De ella se puede decir que fue de ida, y no dejarse nada, en su viaje a los demás. En los que encontró el sentido de su vida en la tierra, y la culminación de su vocación de amor a Dios.
La mayoría de los medios de comunicación con un mínimo de seriedad, darán diversas pinceladas sobre su vida, y su obra. Por eso no vamos a dedicar aquí mucho espacio a ello, estos comunicadores lo harán mejor.
Solo compartir el recuerdo de una imagen, que tiempo atrás vimos. He intentado encontrarla sin éxito.
Fue en un encuentro entre la Madre Teresa de Calcuta y Juan Pablo II. No estoy seguro del orden en el que ocurrió, pero creo que fue así: en un acto, al verse los dos, la Madre Teresa reconociendo al Vicario de Cristo, comenzó el gesto de ponerse de rodillas ante el, pero Juan Pablo II fue más rápido, y se arrodilló también.

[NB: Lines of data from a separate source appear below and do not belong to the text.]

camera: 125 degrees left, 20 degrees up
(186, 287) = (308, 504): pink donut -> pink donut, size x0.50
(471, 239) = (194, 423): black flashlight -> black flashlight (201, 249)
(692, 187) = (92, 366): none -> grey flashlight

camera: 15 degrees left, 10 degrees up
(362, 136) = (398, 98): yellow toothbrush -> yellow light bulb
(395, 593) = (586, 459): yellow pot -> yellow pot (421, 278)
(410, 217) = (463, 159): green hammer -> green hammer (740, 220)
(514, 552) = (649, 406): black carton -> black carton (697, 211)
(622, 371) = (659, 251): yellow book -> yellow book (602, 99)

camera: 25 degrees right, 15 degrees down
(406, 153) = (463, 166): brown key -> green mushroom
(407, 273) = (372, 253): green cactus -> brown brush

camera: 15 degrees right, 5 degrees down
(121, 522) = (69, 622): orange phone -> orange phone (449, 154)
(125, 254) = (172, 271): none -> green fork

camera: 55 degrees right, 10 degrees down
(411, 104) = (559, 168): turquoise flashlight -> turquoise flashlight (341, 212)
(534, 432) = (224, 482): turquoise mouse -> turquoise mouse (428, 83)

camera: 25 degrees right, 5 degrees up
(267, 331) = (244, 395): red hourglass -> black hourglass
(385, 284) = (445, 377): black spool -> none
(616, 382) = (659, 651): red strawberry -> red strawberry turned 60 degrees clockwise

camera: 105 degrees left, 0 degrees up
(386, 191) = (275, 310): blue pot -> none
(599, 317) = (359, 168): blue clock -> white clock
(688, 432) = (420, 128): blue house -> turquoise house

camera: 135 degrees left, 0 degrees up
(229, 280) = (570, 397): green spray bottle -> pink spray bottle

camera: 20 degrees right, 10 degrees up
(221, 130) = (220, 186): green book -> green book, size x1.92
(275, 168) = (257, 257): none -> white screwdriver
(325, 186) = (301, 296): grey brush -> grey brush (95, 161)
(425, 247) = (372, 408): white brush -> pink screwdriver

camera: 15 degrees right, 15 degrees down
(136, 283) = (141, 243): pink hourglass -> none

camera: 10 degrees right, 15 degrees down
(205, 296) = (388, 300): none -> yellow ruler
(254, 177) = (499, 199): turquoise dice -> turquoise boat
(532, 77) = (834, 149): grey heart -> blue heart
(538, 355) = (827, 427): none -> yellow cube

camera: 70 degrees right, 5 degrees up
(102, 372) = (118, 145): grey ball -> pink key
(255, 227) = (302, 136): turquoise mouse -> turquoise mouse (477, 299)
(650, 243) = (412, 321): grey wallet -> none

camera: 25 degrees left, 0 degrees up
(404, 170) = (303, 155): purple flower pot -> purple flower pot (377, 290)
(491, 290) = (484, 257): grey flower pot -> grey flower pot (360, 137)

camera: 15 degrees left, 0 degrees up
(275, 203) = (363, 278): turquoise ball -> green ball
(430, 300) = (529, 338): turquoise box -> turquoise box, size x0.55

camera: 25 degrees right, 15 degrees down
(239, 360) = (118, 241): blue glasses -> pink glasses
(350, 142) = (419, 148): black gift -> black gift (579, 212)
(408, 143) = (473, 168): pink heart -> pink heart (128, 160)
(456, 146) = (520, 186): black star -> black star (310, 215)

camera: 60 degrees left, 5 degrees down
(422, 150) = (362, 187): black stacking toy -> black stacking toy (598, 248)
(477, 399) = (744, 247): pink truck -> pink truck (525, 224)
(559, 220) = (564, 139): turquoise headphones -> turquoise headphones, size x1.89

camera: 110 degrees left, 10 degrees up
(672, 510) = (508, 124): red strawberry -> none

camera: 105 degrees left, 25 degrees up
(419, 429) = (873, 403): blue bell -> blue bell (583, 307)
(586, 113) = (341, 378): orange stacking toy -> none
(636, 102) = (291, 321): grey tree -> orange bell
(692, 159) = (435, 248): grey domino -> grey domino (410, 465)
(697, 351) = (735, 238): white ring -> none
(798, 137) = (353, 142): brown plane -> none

Ver a ambos de rodillas, reconociendo mutuamente su identificación absoluta con el sentido que marcó sus vidas, fue y es impresionante.
Ante estas imágenes, que en muchas ocasiones vuelven del recuerdo, veo el contraste de muchas personas que dicen que no se arrodillan ante nada y ante nadie, con aire orgulloso y soberbio. Supongo que saben por qué lo dicen.
Imagino que aquellos que carecen de fe en Dios no entienden este gesto de la Madre Teresa. Pero ella se ponía de rodillas ante el más pobre de los pobres, y ante la mayor autoridad de los católicos. Creo sospechar que sabía muy bien por qué lo hacía.
Buscando una imagen para acompañar estas letras, hemos descubierto sitios que se mofan también de ella. No saben lo que hacen. Se mofan del más mínimo atisbo de bondad que puede haber en sus vidas. A ella no la ofenden, porque no pueden. Se ofenden ellos mismos.